A list of strings describing the filters available in this pntos.api.OrchestrationPlugin.

Return type:

list[str]

request_solutions(solution_times, filter_description=None)

Request filtering solutions at the times specified in the array solution_times.

Parameters:
  • solution_times (list[TypeTimestamp]) – The solution times.
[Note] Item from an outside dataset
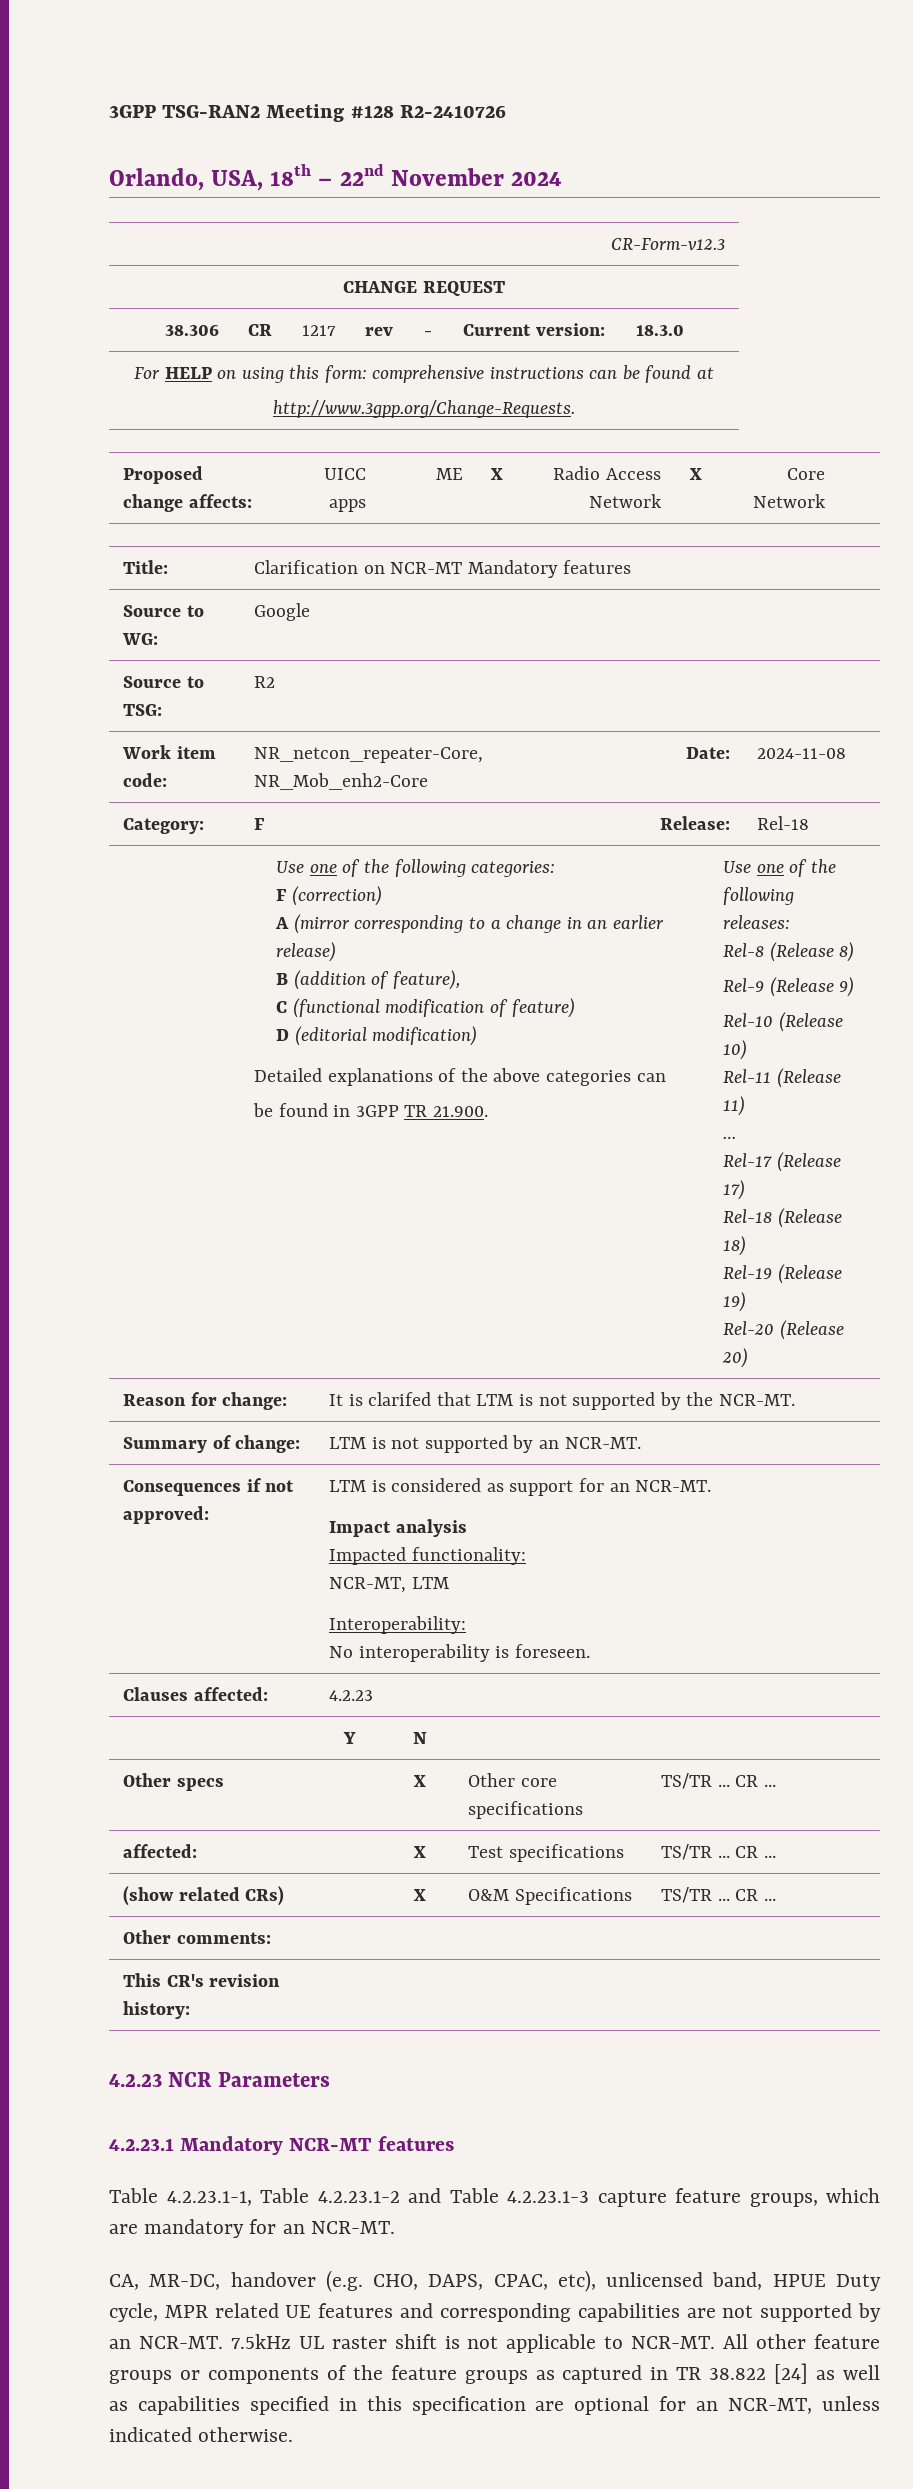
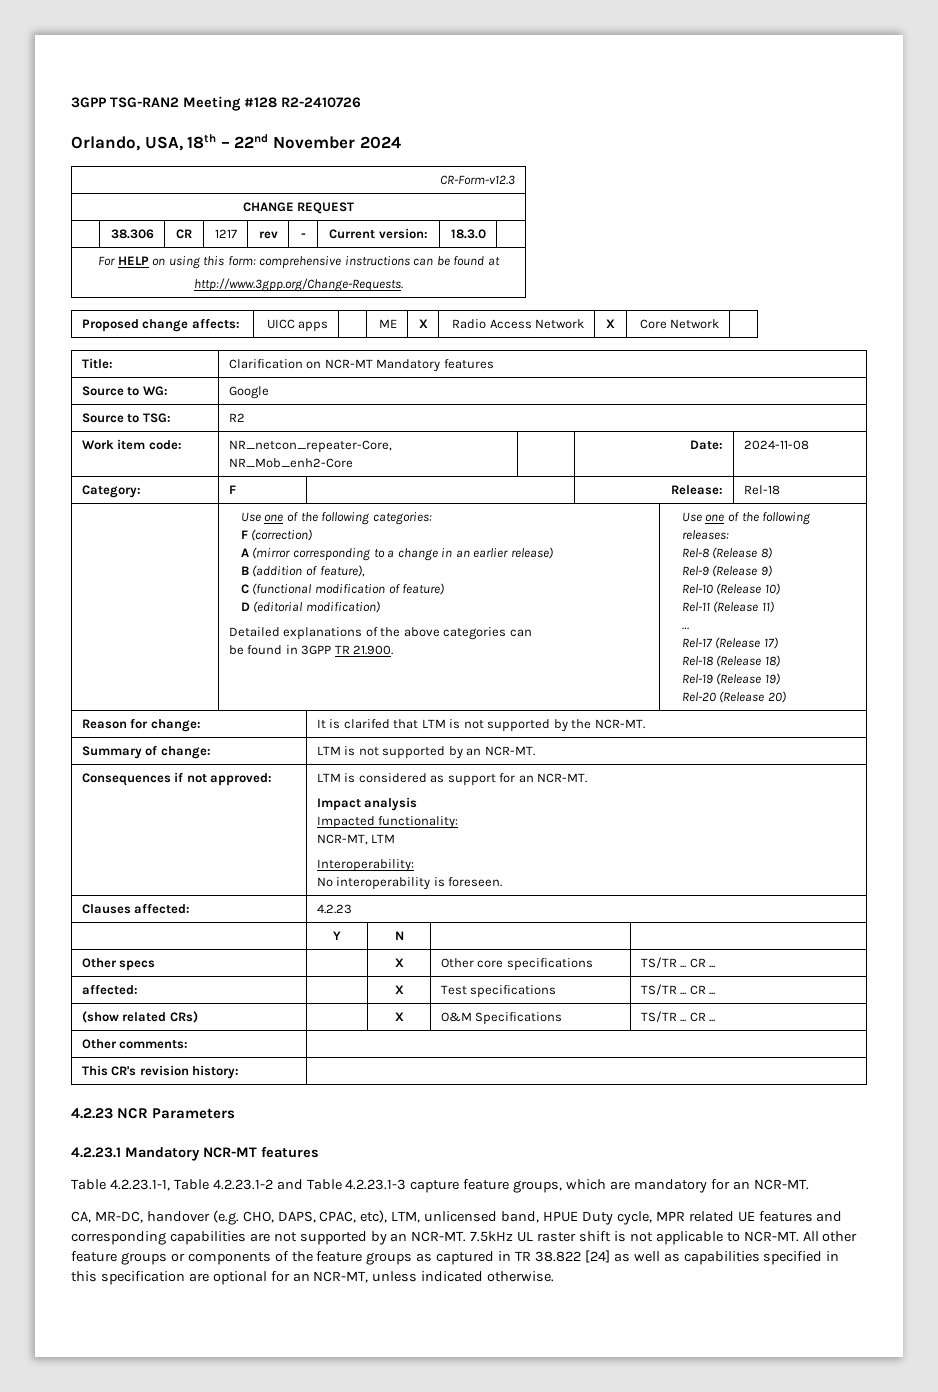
(596, 2281) none -> [391,1211,421,1223] LTM,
  • filter_description (str | None, optional) – An pntos.api.OrchestrationPlugin may run multiple filters. To select which filter(s) to request solutions from, enter a valid filter description string in filter_description. Valid filter description strings can be obtained by calling filter_description_list. Passing in None will provide a result specific to a particular pntos.api.OrchestrationPlugin implementation. When filter_description is None, the implementation should endeavor to return its best solution.

Returns:

An array of messages containing the filter solutions for the requested solution_times. The number of solutions should equal the number of times in solution_times, although some entries may be None if they are unavailable at the corresponding time in solution_times. The returned pntos.api.Message list may be None if filter_description is invalid.

Return type:

list[Message | None] | None

_set_up_fusion_engine()
_initialize_inertial_and_fusion_engine()
_get_best_solution(time)

Utility function to generate the ‘best’ solution- raw inertial corrected with error estimates.

_send_inertial_aux_to_pinson()

Send the current inertial solution and forces to the Pinson15 state-block.

_send_inertial_aux_to_measurement_processor(time, label)

Send the current inertial solution to the position measurement processor.

_supply_aux(cur_time, label)
class pntos.cobra.UiLogPlottingPlugin(identifier)

Bases: UiPlugin

A simple UI plugin that plots results from an LCM or ROS log file on shut down. This plugin ingests UiLogPlottingConfig from config group config/ui_logfile_plotting.

mediator
__init__(identifier)

A UI plotting plugin for LCM or ROS log files.

Parameters:

identifier (str) – The plugin identifier passed to the pntos.api.CommonPlugin.identifier() field.

identifier

A string identifier uniquely identifying this plugin.

This string will be used to determine the unique space this plugin receives in the system config.

_harvest_data(channels, truth_channel)
_plot_results()
requires_main_thread()

Check if this plugin needs to run on the main thread.

Some systems require GUI applications to run on the main thread. This method can be used to query whether or not this plugin must be run on the main thread. If this method returns True, then run_main_thread() must be called from the main thread in order to start this plugin.

Returns:

True if plugin needs to run on the main thread, False otherwise.

Return type:

bool

run_main_thread()

Start plugin on the main thread.

This method should only be called if requires_main_thread() returns True. This method should only be called from the main thread.